La decisión quedó plasmada en una resolución publicada el 31 de mayo de 2022 en el Boletín Oficial del gobierno británico de las Malvinas, donde figura que el director of Pesca estableció que las nuevas Cuotas Individuales Transferibles (ITQ, por sus siglas en inglés), que refieren a los derechos de explotación pesquera, "serán otorgadas por un período de 25 años a partir del 1 de enero de 2023", consolidando un régimen de largo plazo para las principales empresas del sector. En la práctica, el nuevo esquema garantiza esos derechos de explotación hasta 2047, salvo que sean cancelados conforme a la normativa vigente.
La medida pasó prácticamente inadvertida fuera del sector pesquero, pero representa una de las decisiones económicas más relevantes adoptadas por la administración británica. Ocurrió poco después de la aprobación del primer proyecto para la explotación petrolera de Malvinas, en la cuenca León Marino ubicada al norte de la isla Soledad, en abril de 2022. El consorcio que se adjudicó la explotación fue encabezado por la empresa israelí Navitas Petroleum, y la británica Rockhopper Exploration, que prevé extraer aproximadamente 1.700 millones de barriles de crudo para 2028. En caso de concretarse, pese a la condena del gobierno argentino, el proyecto se convertirá en el primer desarrollo off shore del archipiélago.

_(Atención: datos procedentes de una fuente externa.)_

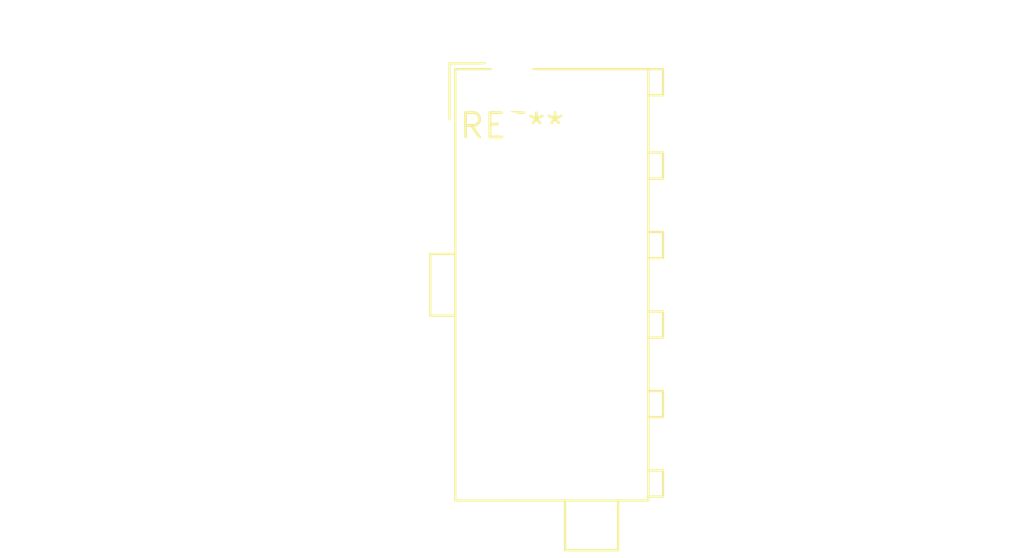
<source format=kicad_pcb>
(kicad_pcb (version 20240108) (generator pcbnew)

  (general
    (thickness 1.6)
  )

  (paper "A4")
  (layers
    (0 "F.Cu" signal)
    (31 "B.Cu" signal)
    (32 "B.Adhes" user "B.Adhesive")
    (33 "F.Adhes" user "F.Adhesive")
    (34 "B.Paste" user)
    (35 "F.Paste" user)
    (36 "B.SilkS" user "B.Silkscreen")
    (37 "F.SilkS" user "F.Silkscreen")
    (38 "B.Mask" user)
    (39 "F.Mask" user)
    (40 "Dwgs.User" user "User.Drawings")
    (41 "Cmts.User" user "User.Comments")
    (42 "Eco1.User" user "User.Eco1")
    (43 "Eco2.User" user "User.Eco2")
    (44 "Edge.Cuts" user)
    (45 "Margin" user)
    (46 "B.CrtYd" user "B.Courtyard")
    (47 "F.CrtYd" user "F.Courtyard")
    (48 "B.Fab" user)
    (49 "F.Fab" user)
    (50 "User.1" user)
    (51 "User.2" user)
    (52 "User.3" user)
    (53 "User.4" user)
    (54 "User.5" user)
    (55 "User.6" user)
    (56 "User.7" user)
    (57 "User.8" user)
    (58 "User.9" user)
  )

  (setup
    (pad_to_mask_clearance 0)
    (pcbplotparams
      (layerselection 0x00010fc_ffffffff)
      (plot_on_all_layers_selection 0x0000000_00000000)
      (disableapertmacros false)
      (usegerberextensions false)
      (usegerberattributes false)
      (usegerberadvancedattributes false)
      (creategerberjobfile false)
      (dashed_line_dash_ratio 12.000000)
      (dashed_line_gap_ratio 3.000000)
      (svgprecision 4)
      (plotframeref false)
      (viasonmask false)
      (mode 1)
      (useauxorigin false)
      (hpglpennumber 1)
      (hpglpenspeed 20)
      (hpglpendiameter 15.000000)
      (dxfpolygonmode false)
      (dxfimperialunits false)
      (dxfusepcbnewfont false)
      (psnegative false)
      (psa4output false)
      (plotreference false)
      (plotvalue false)
      (plotinvisibletext false)
      (sketchpadsonfab false)
      (subtractmaskfromsilk false)
      (outputformat 1)
      (mirror false)
      (drillshape 1)
      (scaleselection 1)
      (outputdirectory "")
    )
  )

  (net 0 "")

  (footprint "TE_MATE-N-LOK_1-770858-x_2x05_P4.14mm_Vertical" (layer "F.Cu") (at 0 0))

)

</source>
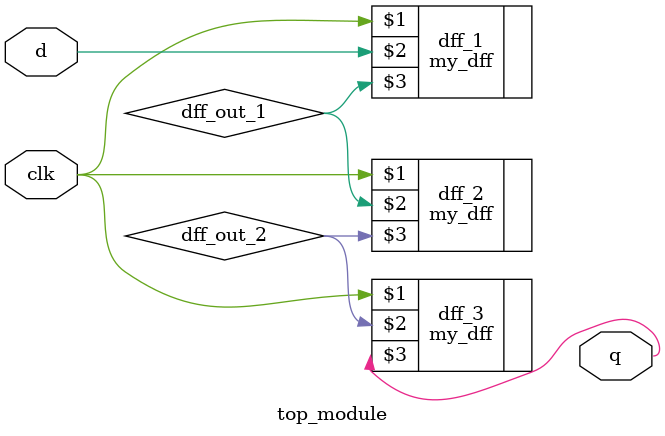
<source format=v>
module top_module(
  input clk,
  input d,
  output q
);
  wire dff_out_1, dff_out_2;
  my_dff dff_1(clk, d, dff_out_1);
  my_dff dff_2(clk, dff_out_1, dff_out_2);
  my_dff dff_3(clk, dff_out_2, q);
endmodule

</source>
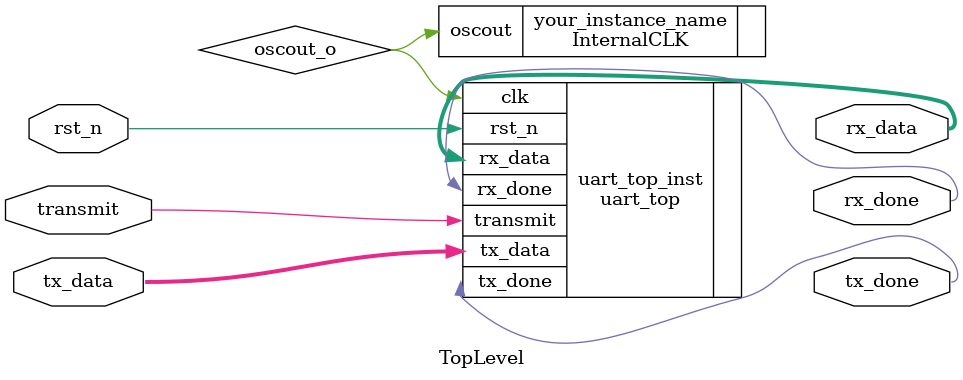
<source format=v>
module TopLevel(
    input wire rst_n,            // Asynchronous reset
    input wire transmit,         // Signal to start transmission
    input wire [7:0] tx_data,    // Data to transmit
    output wire [7:0] rx_data,   // Received data
    output wire tx_done,         // Transmit done flag
    output wire rx_done          // Receive done flag
);

    InternalCLK your_instance_name(
        .oscout(oscout_o) //output oscout
    );

    // UART TX Instance
    uart_top uart_top_inst (
        .clk(oscout_o),
        .rst_n(rst_n),
        .transmit(transmit),
        .tx_data(tx_data),
        .rx_data(rx_data),
        .tx_done(tx_done),
        .rx_done(rx_done)
    );


endmodule

</source>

La doble iniciativa (petrolera y pesquera) responde a una renovada estrategia de la administración de los isleños para atraer inversiones y movilizar la economía. En paralelo, el Reino Unido continuó con su política de militarización del Atlántico sur, entre ellas el reciente paso del patrullero HMS Medway por aguas bajo jurisdicción argentina y ejercicios militares realizados en el archipiélago.
España y Corea, entre los países que permiten la pesca ilegal en Malvinas
Un relevamiento realizado por Perfil sobre la plataforma Global Fishing Watch, que monitorea en tiempo casi real el movimiento de embarcaciones mediante señales AIS, detectó al 6 de julio buques con bandera de España, Corea del Sur y Vanuatu operando en aguas bajo administración británica alrededor de Malvinas.
Pesca en Malvinas
Las embarcaciones pesqueras con licencias ilegales operan mayoritariamente en las aguas circundantes al norte de las Islas Malvinas, dentro de la zona económica exclusiva argentina.
También de Taiwán, la isla autogobernada que se diferencia de la China continental que, si bien opera en la milla 201 para la pesca de calamar, desde 2010 que sus empresas no admiten licencias británicas y, por tanto, no participan de la explotación de las aguas circundantes a Malvinas. Si bien la plataforma identifica la bandera y la posición de las embarcaciones (y no el tipo de licencia bajo la que operan), el relevamiento permite dimensionar la escala del negocio pesquero en torno no solo a las Malvinas, sino también las Georgias y Sándwich del sur, donde barcos oriundos de territorios de ultramar del Reino Unido también operan con licencias ilegales.